Available records:

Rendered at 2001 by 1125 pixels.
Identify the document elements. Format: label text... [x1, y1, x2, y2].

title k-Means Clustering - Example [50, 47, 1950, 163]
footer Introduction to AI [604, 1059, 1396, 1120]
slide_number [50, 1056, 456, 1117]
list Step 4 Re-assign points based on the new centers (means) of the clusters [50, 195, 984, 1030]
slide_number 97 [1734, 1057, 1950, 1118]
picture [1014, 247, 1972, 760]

---

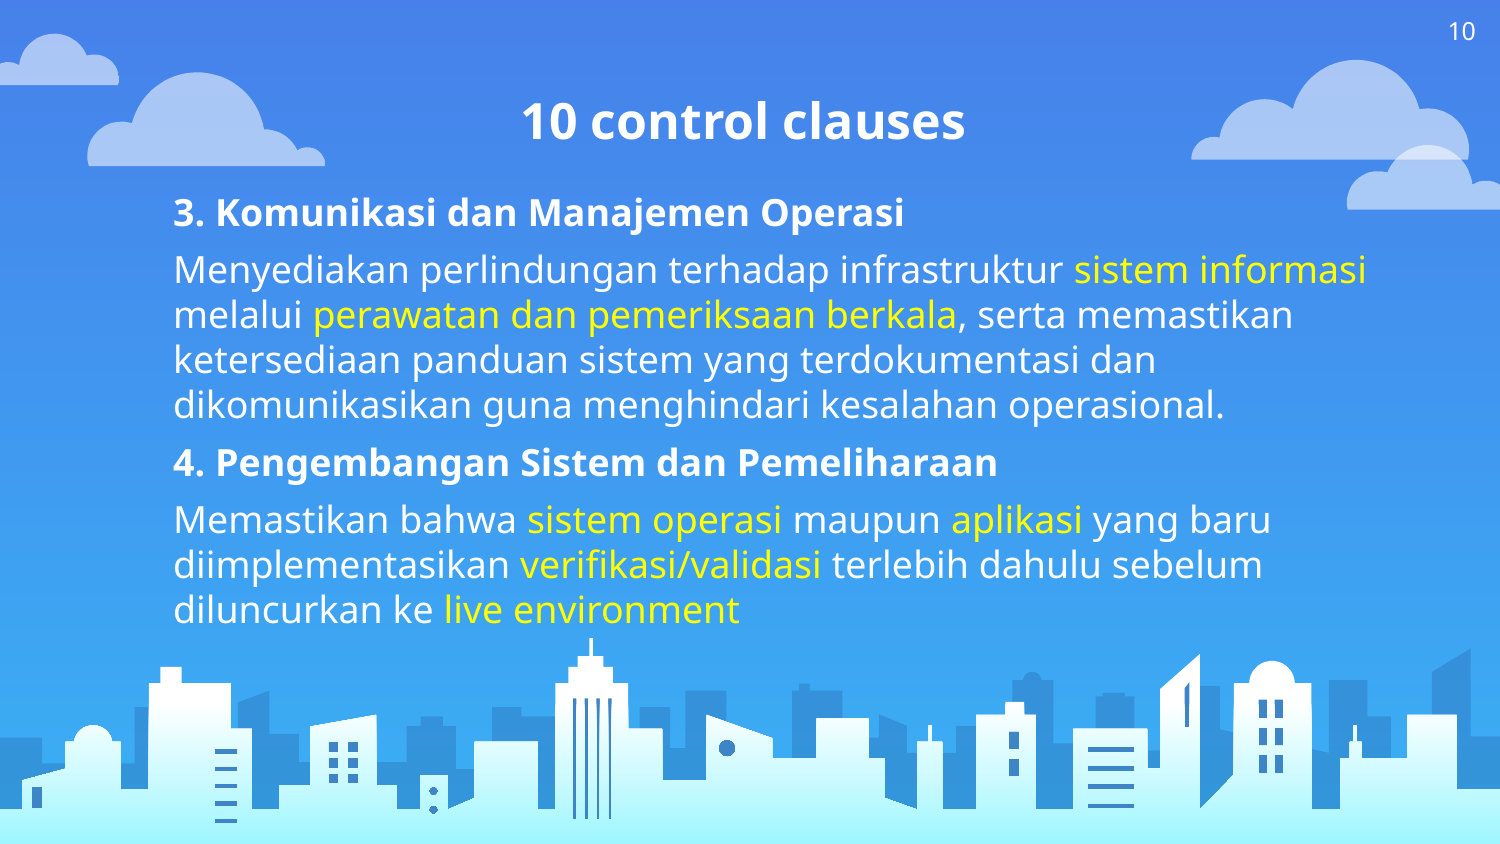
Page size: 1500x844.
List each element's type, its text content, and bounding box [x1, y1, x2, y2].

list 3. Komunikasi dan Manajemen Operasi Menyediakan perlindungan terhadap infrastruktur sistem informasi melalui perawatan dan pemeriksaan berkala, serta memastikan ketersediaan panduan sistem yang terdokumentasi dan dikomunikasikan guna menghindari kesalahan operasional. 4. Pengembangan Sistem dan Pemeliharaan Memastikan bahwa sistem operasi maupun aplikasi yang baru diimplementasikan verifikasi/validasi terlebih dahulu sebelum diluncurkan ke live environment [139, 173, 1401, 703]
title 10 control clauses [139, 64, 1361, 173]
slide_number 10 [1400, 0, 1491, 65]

* * *

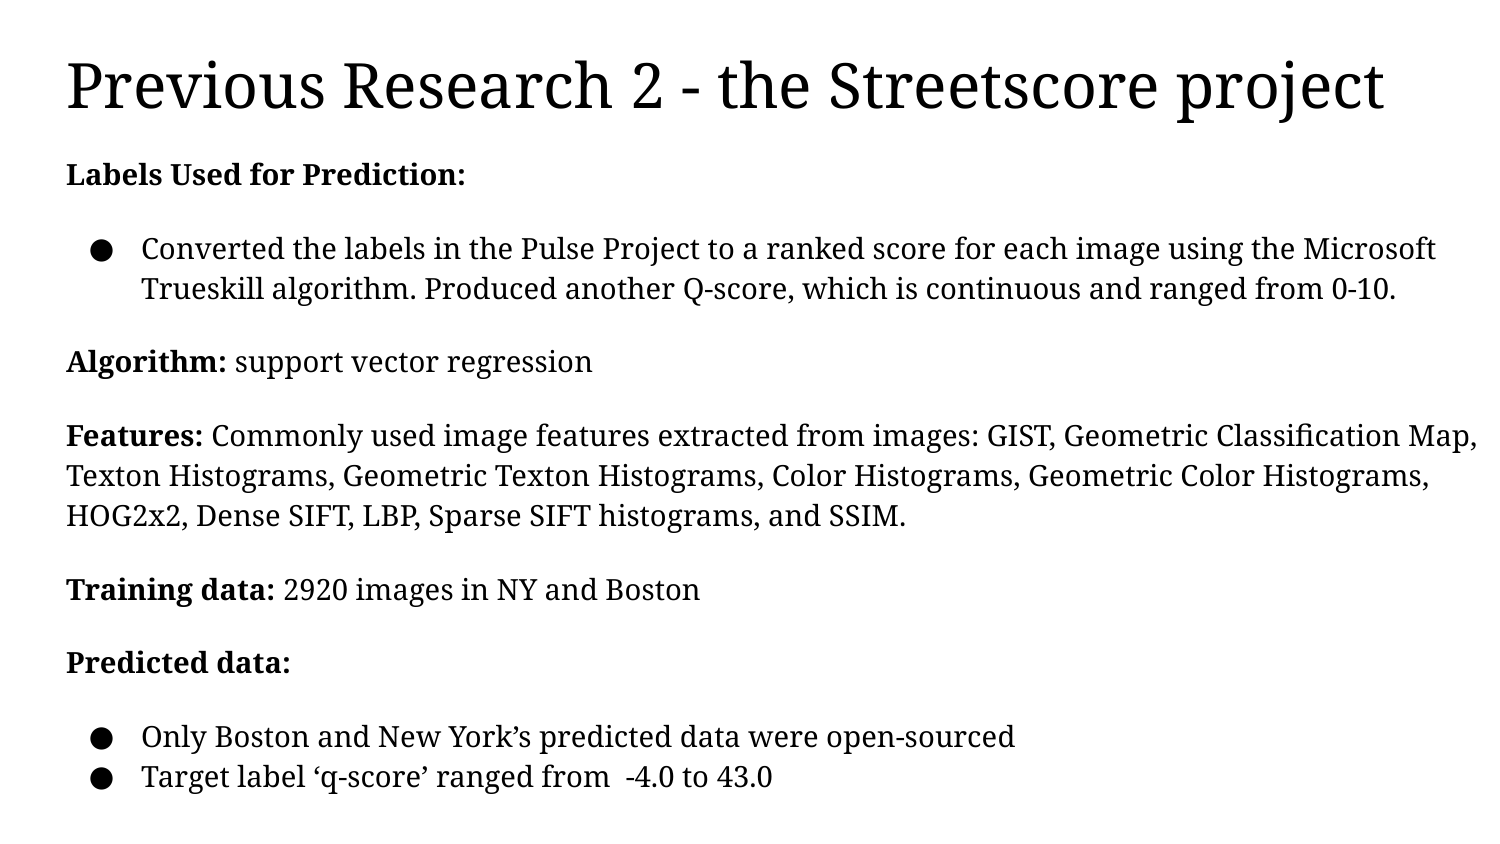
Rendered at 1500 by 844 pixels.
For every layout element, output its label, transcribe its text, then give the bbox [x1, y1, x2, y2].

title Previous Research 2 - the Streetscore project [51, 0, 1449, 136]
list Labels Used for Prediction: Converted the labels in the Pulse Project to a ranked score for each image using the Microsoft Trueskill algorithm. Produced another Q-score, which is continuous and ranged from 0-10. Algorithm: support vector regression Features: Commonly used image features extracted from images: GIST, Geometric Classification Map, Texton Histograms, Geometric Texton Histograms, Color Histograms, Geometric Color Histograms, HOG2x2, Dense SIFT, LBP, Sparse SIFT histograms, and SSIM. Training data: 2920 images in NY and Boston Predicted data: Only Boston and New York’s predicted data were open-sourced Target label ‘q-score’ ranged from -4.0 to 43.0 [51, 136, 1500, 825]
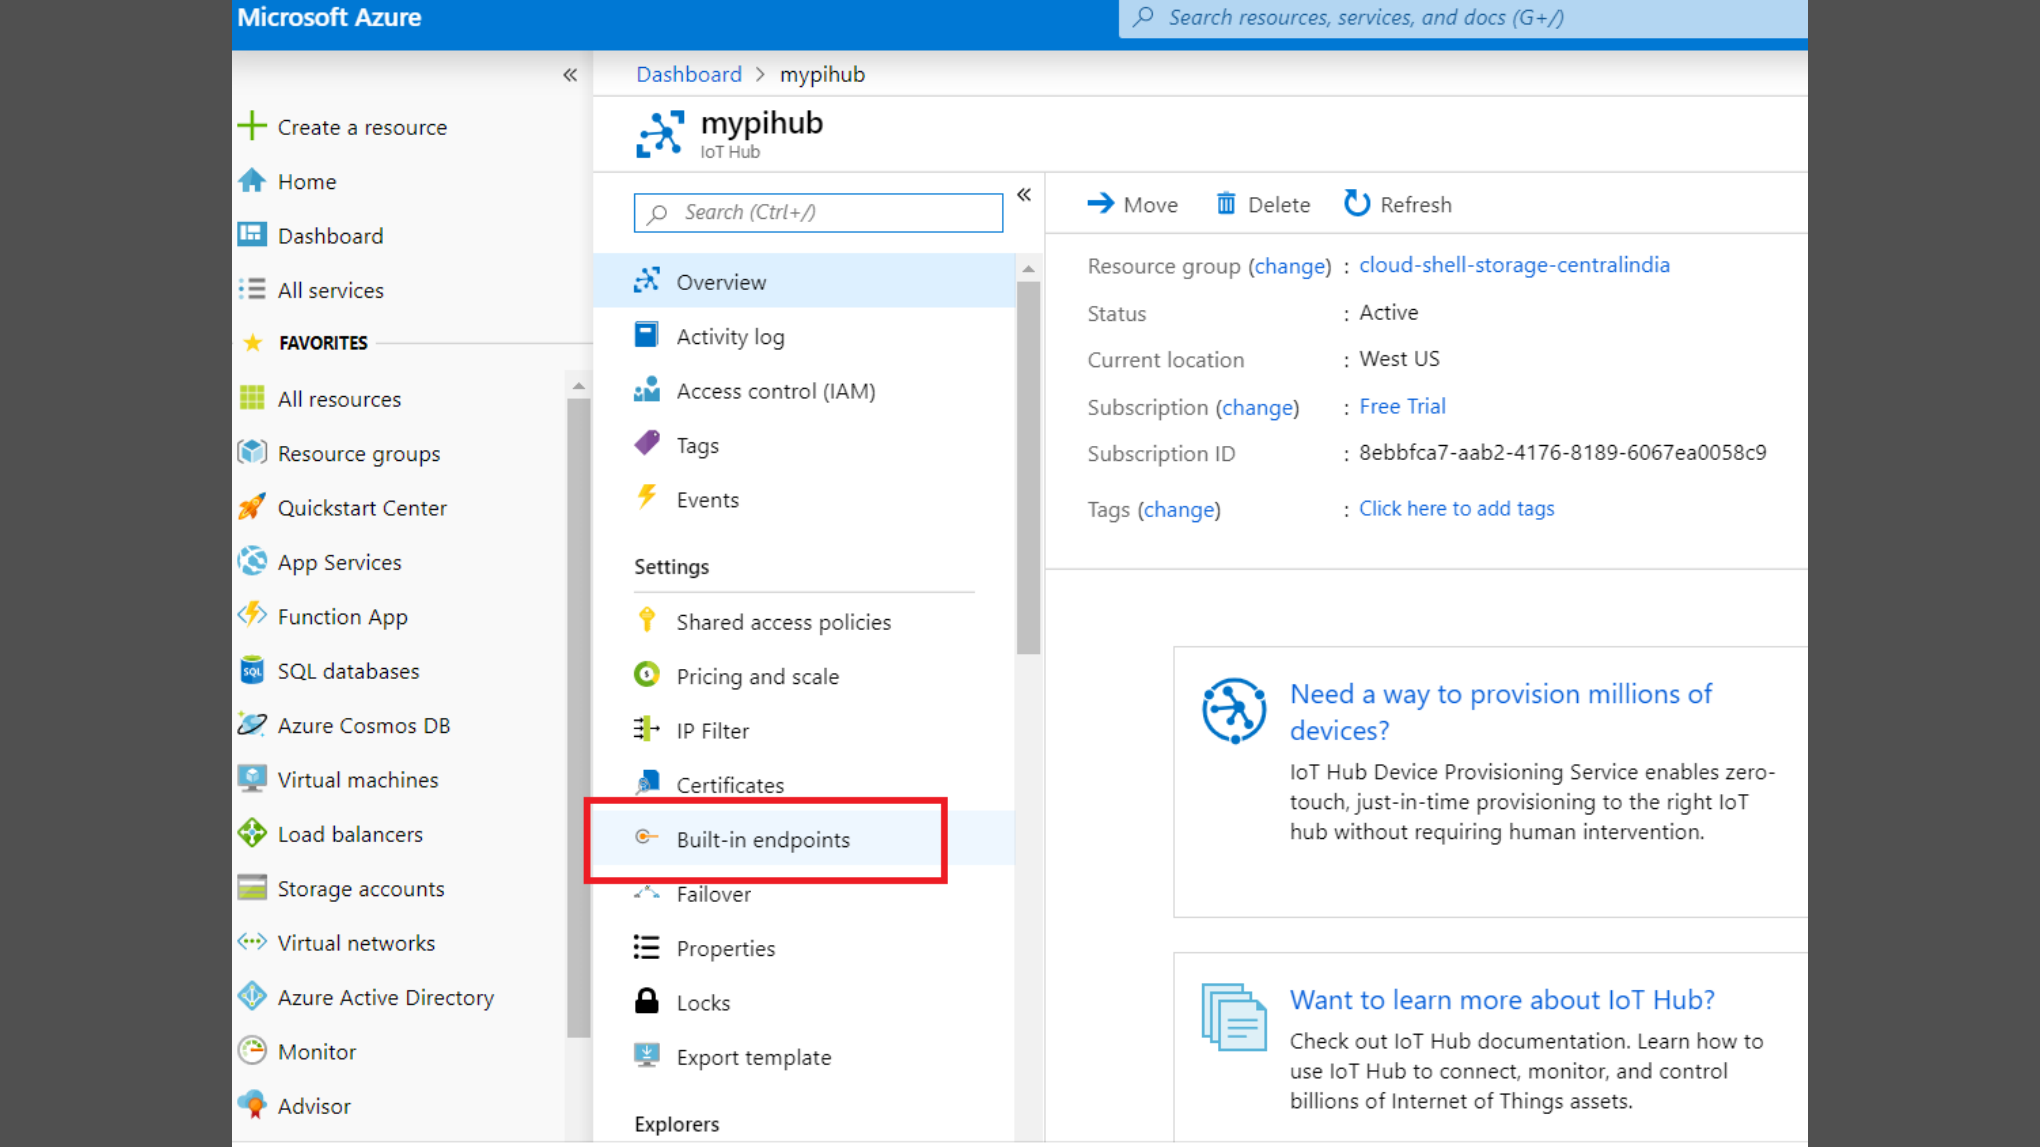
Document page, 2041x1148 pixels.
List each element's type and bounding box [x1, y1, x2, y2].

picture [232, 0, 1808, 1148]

Description of the task:
Scan the material above for the string "Rendered" and copy every line that has it.

Result for this exercise:
Rendered at 2001 by 1125 pixels.
Rendered at 1500 by 844 pixels.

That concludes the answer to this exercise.